→ **Extracted data**
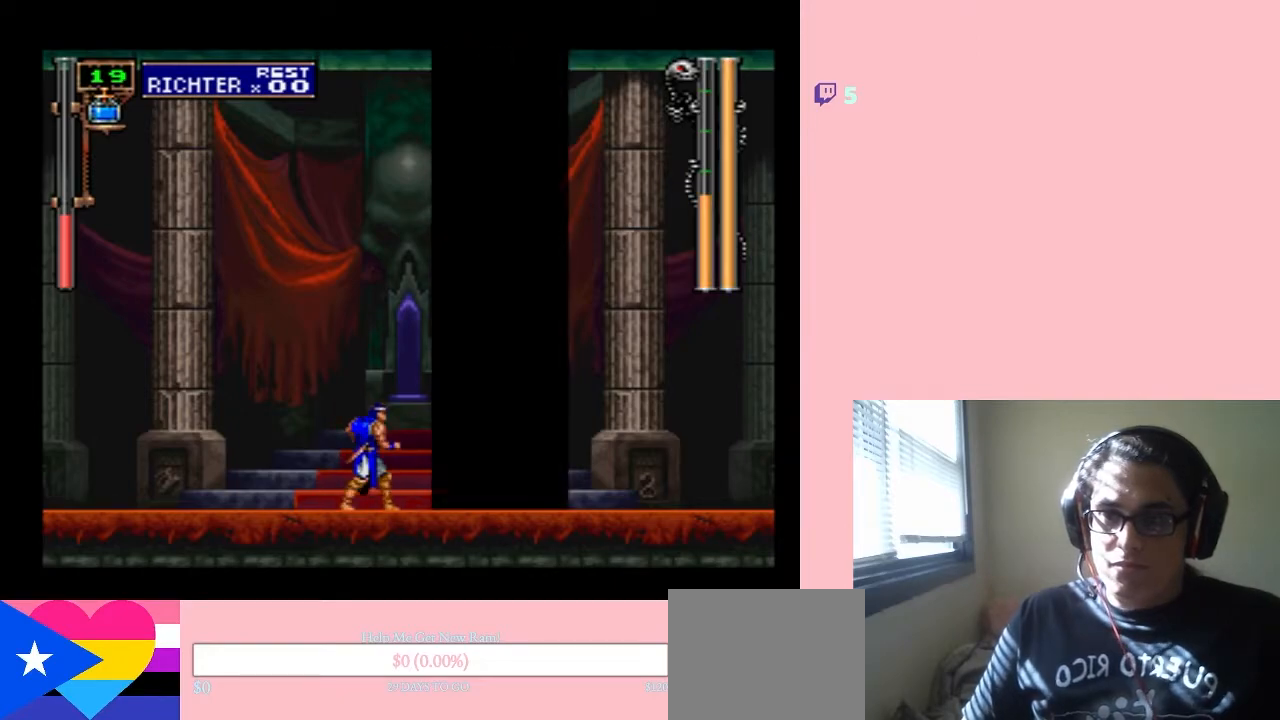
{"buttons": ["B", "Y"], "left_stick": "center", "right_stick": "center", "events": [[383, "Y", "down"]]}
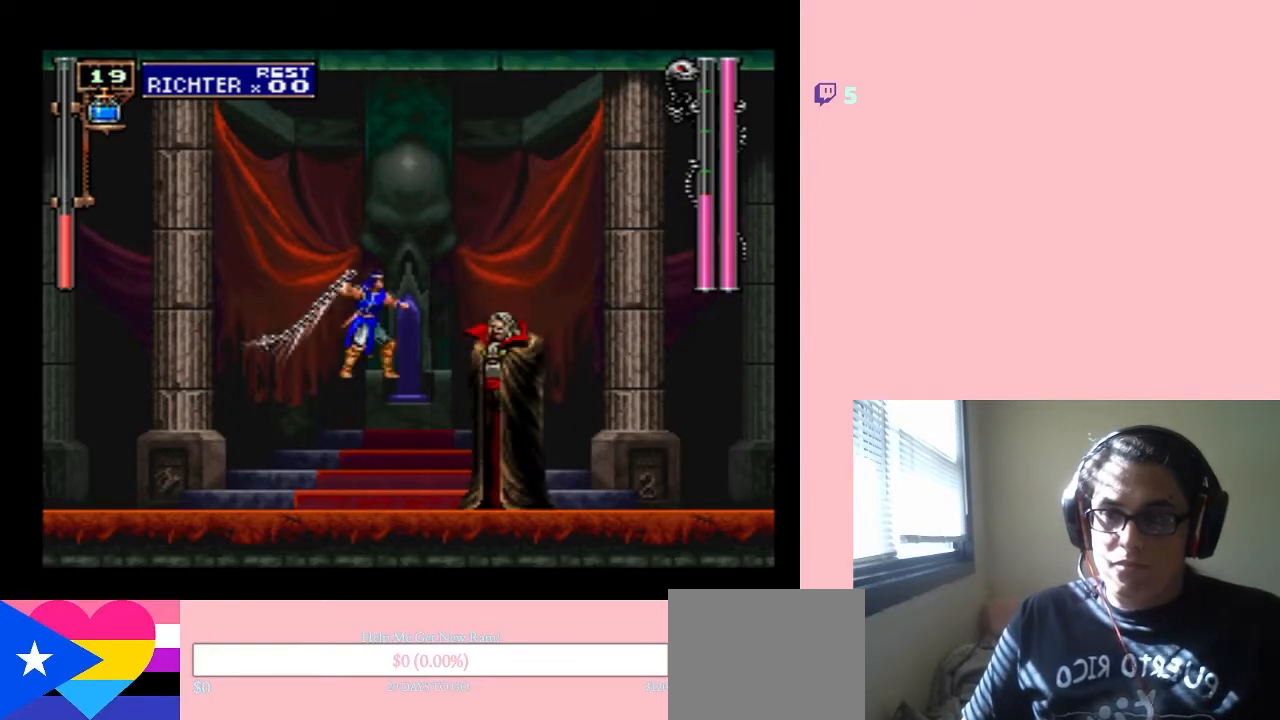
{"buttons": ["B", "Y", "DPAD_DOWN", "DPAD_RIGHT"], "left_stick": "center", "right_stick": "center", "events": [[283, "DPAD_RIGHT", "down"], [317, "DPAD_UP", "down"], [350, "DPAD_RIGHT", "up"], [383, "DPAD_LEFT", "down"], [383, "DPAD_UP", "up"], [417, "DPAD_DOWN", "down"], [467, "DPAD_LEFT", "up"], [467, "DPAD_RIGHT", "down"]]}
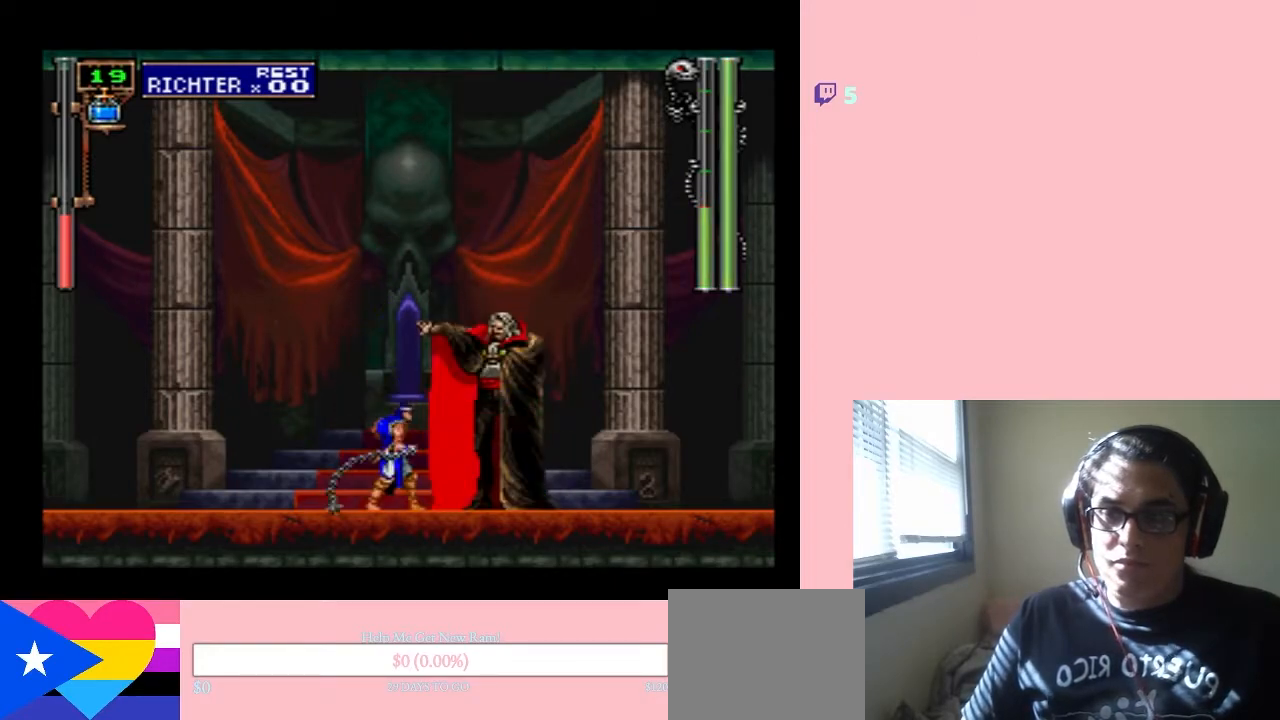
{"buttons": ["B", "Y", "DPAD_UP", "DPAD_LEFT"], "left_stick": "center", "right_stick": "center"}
--
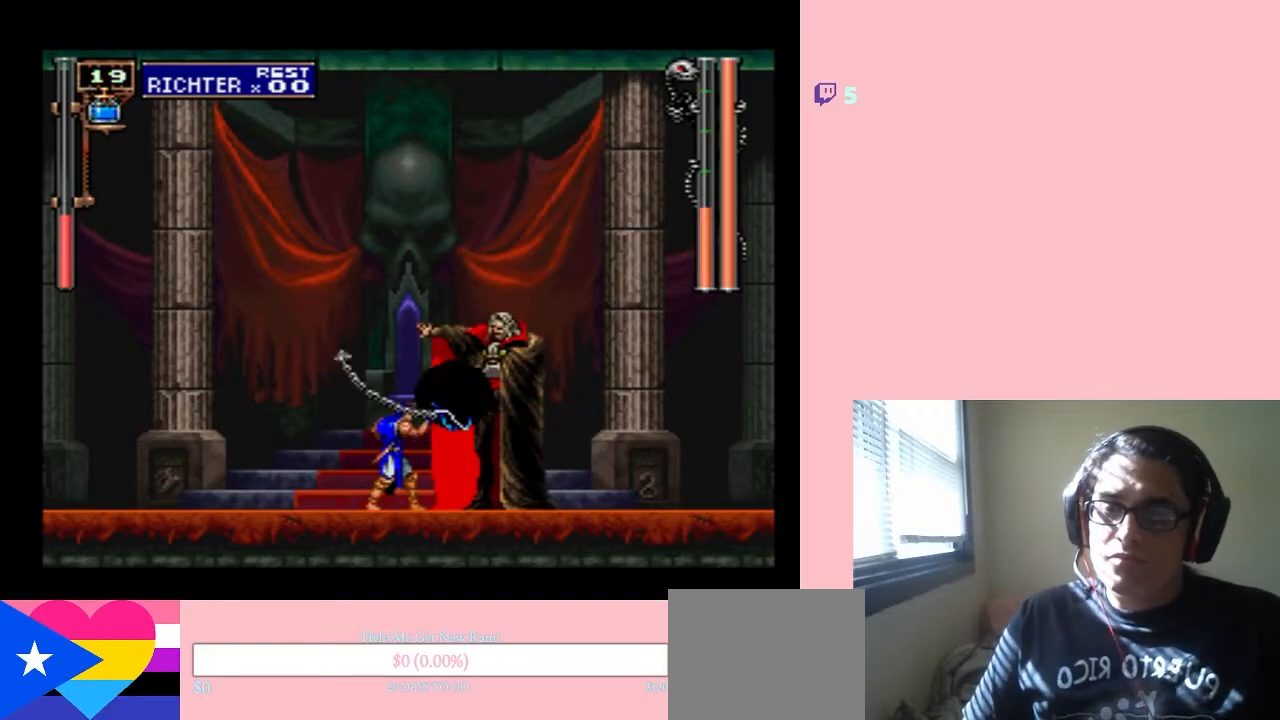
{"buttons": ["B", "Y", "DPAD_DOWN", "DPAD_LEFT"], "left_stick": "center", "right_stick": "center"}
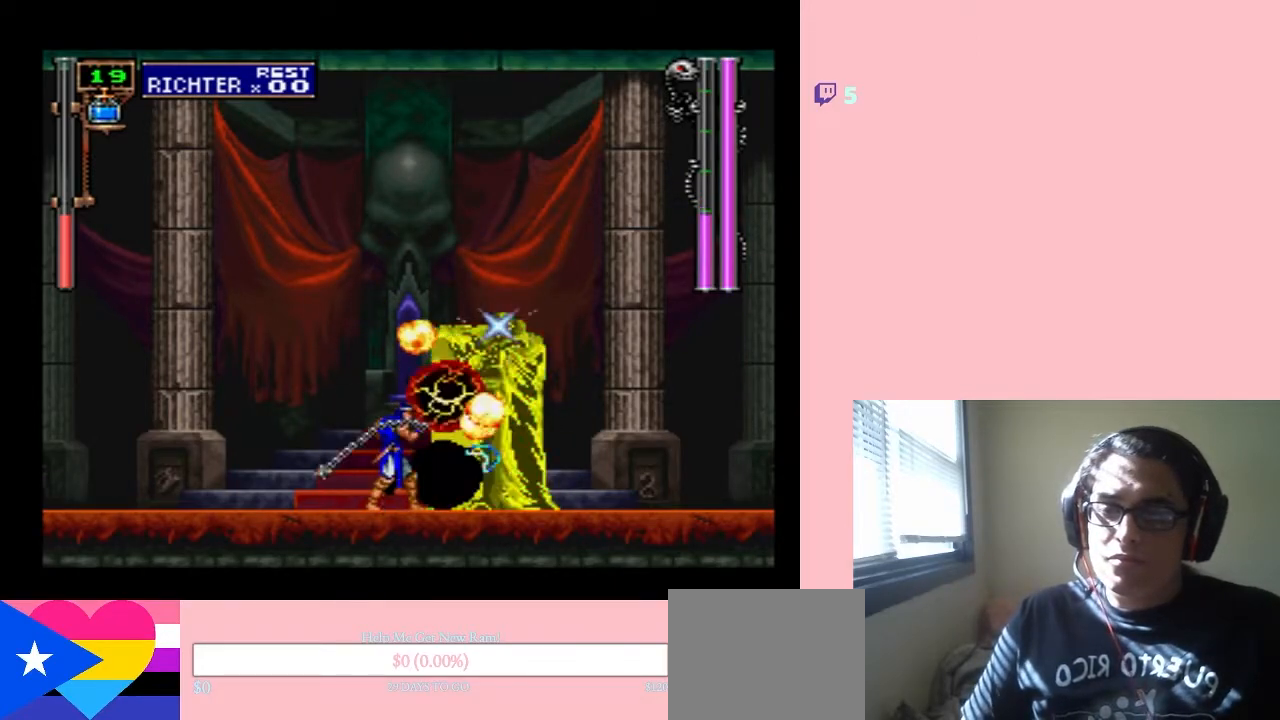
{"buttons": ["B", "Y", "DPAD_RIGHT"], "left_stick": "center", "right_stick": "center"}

→ **Exercise goal**
Could you return all lines from the data above that contain the string "events"?

→ **Solution to the exercise**
{"buttons": ["B", "Y"], "left_stick": "center", "right_stick": "center", "events": [[383, "Y", "down"]]}
{"buttons": ["B", "Y", "DPAD_DOWN", "DPAD_RIGHT"], "left_stick": "center", "right_stick": "center", "events": [[283, "DPAD_RIGHT", "down"], [317, "DPAD_UP", "down"], [350, "DPAD_RIGHT", "up"], [383, "DPAD_LEFT", "down"], [383, "DPAD_UP", "up"], [417, "DPAD_DOWN", "down"], [467, "DPAD_LEFT", "up"], [467, "DPAD_RIGHT", "down"]]}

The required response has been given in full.